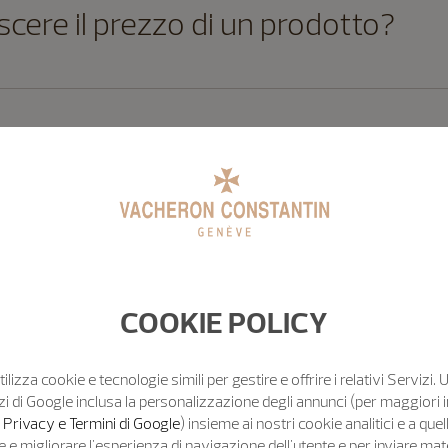
ere il prezzo di un prodotto?
odotti da acquistare in seguito?
 annullare il mio ordine dopo aver
COOKIE POLICY
tilizza cookie e tecnologie simili per gestire e offrire i relativi Servizi. 
zi di Google inclusa la personalizzazione degli annunci (per maggiori 
sul sito web di Vacheron Constanti
o Privacy e Termini di Google
) insieme ai nostri cookie analitici e a quell
e migliorare l'esperienza di navigazione dell'utente e per inviare mat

════

● Exercise brief
Convert every line of the data above into a numbered list, with blank lines and pictures left out.

● Exercise output
1. ere il prezzo di un prodotto?
2. odotti da acquistare in seguito?
3.  annullare il mio ordine dopo aver
4. COOKIE POLICY
5. tilizza cookie e tecnologie simili per gestire e offrire i relativi Servizi. 
6. zi di Google inclusa la personalizzazione degli annunci (per maggiori 
7. sul sito web di Vacheron Constanti
8. o Privacy e Termini di Google
9. ) insieme ai nostri cookie analitici e a quell
10. e migliorare l'esperienza di navigazione dell'utente e per inviare mat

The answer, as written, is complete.